Вечером Маттео не смог уснуть. В открытые окна спальни доносился стрекот цикад и тяжёлый, густой аромат нагретой за день земли. Слова старика засели у него в голове, как заноза. Он вышел в сад. Лунный свет заливал террасу, и старые оливы в этом серебряном сиянии казались древними титанами, охраняющими покой холмов. В их молчаливом величии была сила, которую нельзя было купить на миланской бирже.

Утром техника на виллу так и не приехала. Маттео нашёл Бартоло у домика с инструментами. Старик перебирал саженцы дубов — крошечные прутики с несколькими зелёными листьями.

— Бартоло, — позвал Маттео. — Оливы остаются. Пусть растут и дальше.

Старик молча улыбнулся, не выразив ни капли удивления.

— Но я хочу попросить вас кое о чём, — молодой человек замялся, чувствуя себя немного неловко. — Помогите мне посадить один из этих дубов. Вот здесь, на южном склоне.

— С превеликим удовольствием, — отозвался старик.

Они работали вместе. Маттео впервые в жизни снял пиджак, испачкал руки в пахнущей перегноем тосканской земле и до боли в ладонях копал лунки. Бартоло бережно опускал хрупкие саженцы в землю, а Маттео аккуратно присыпал корни.

Когда всё было кончено, Маттео выпрямился, вытирая пот со лба. Он посмотрел на крошечный прутик дуба, который едва доходил ему до колена.

— Ему понадобятся десятилетия, чтобы стать настоящим деревом, верно? — спросил он.

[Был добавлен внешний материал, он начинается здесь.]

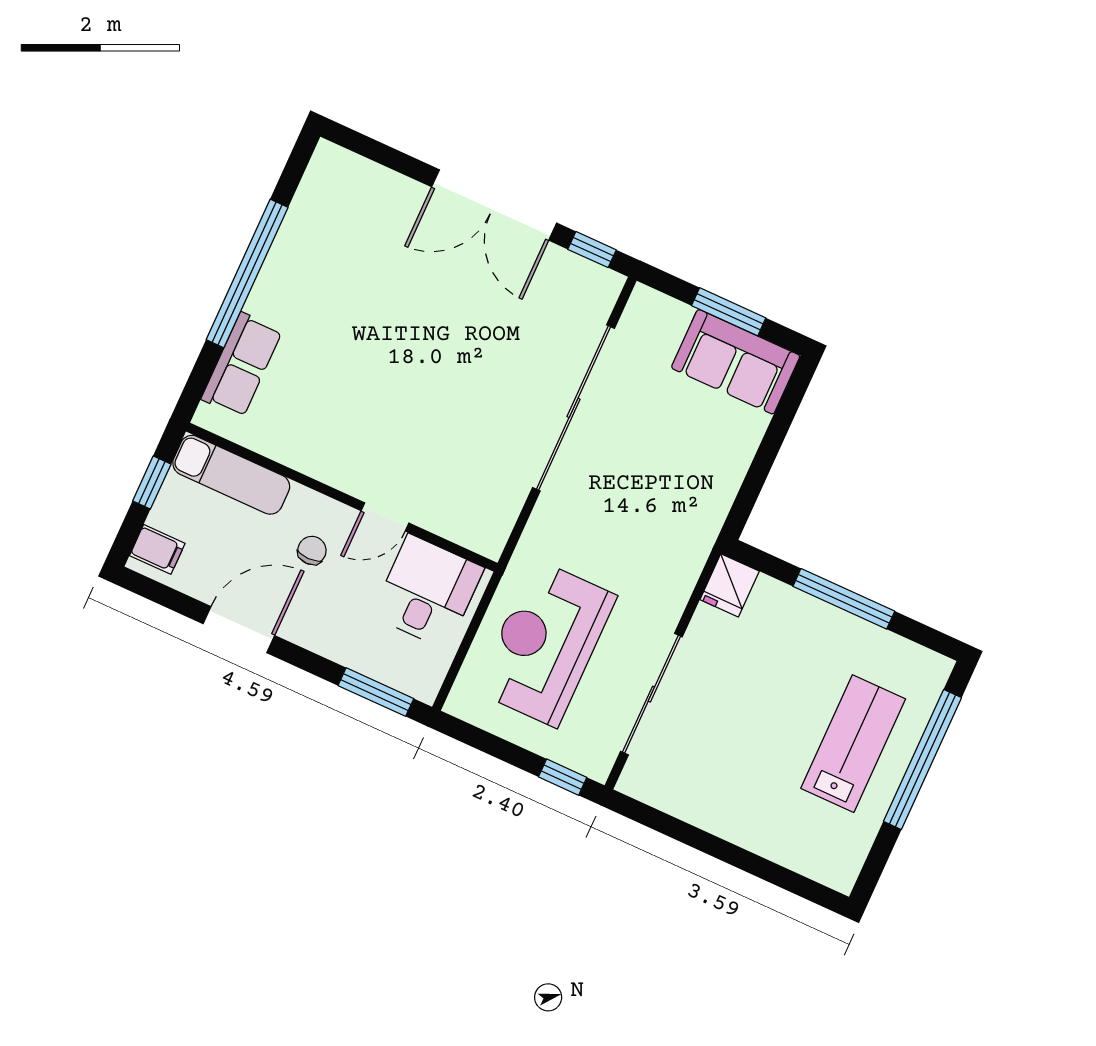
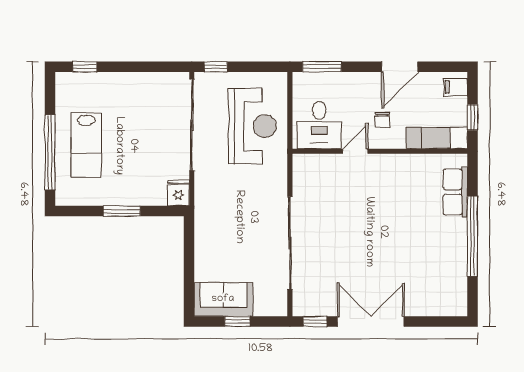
window: (729, 312) -> (237, 321), width x0.67
window: (844, 599) -> (122, 211), width x0.69
sliding door: (651, 694) -> (192, 125), width x1.36
window: (793, 882) -> (85, 67), added

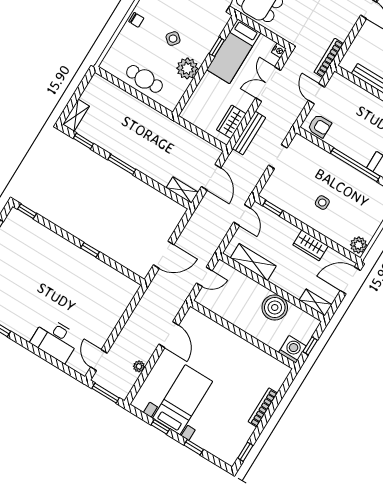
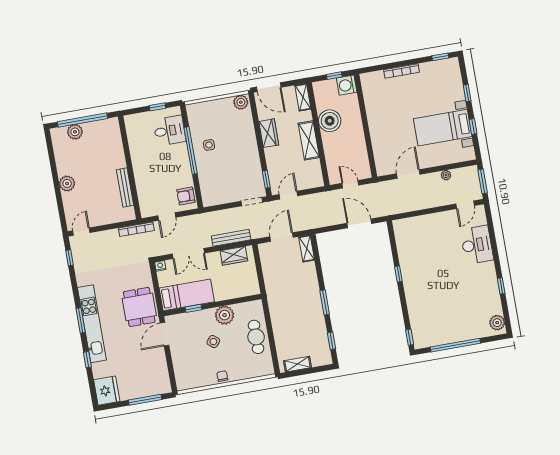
shelving: (76, 115) -> (298, 364), moved
armchair: (320, 126) -> (186, 196), turned -90
doorway: (278, 157) -> (252, 202), moved
side table: (322, 203) -> (209, 145), moved
shelving: (253, 262) -> (309, 140), moved

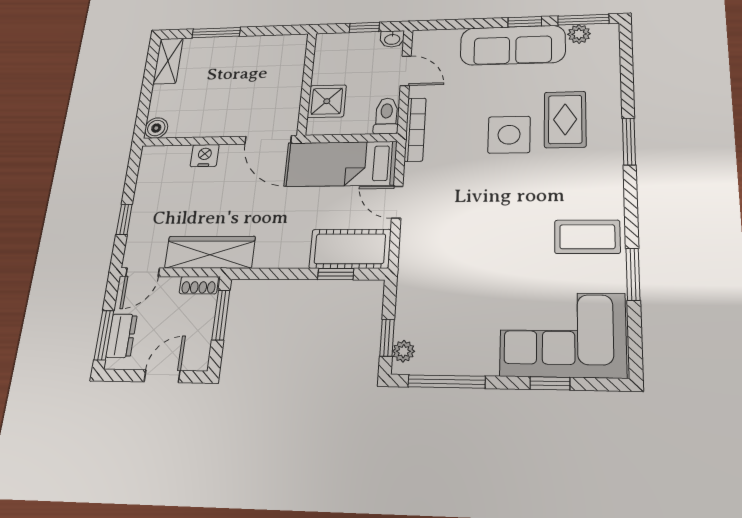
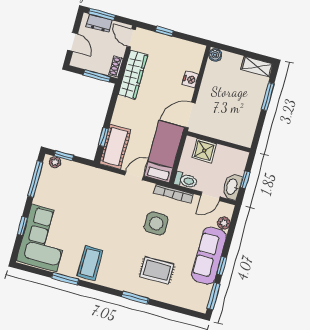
plant: (579, 34) -> (224, 223), moved
washbasin: (392, 39) -> (232, 187), width x1.91, depth x1.45
side table: (509, 135) -> (156, 223), moved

— Около восьмидесяти лет, чтобы раскинуть свои ветви, — ответил Бартоло. — Сто пятьдесят, чтобы стать великаном.

Маттео долго смотрел на саженец. Он вдруг отчетливо понял, что никогда не увидит этот дуб мощным, дарующим густую тень в знойный полдень. Мир изменится, сменятся поколения, его самого давно не будет на свете, а этот дуб, посаженный его руками, будет только входить в свою силу.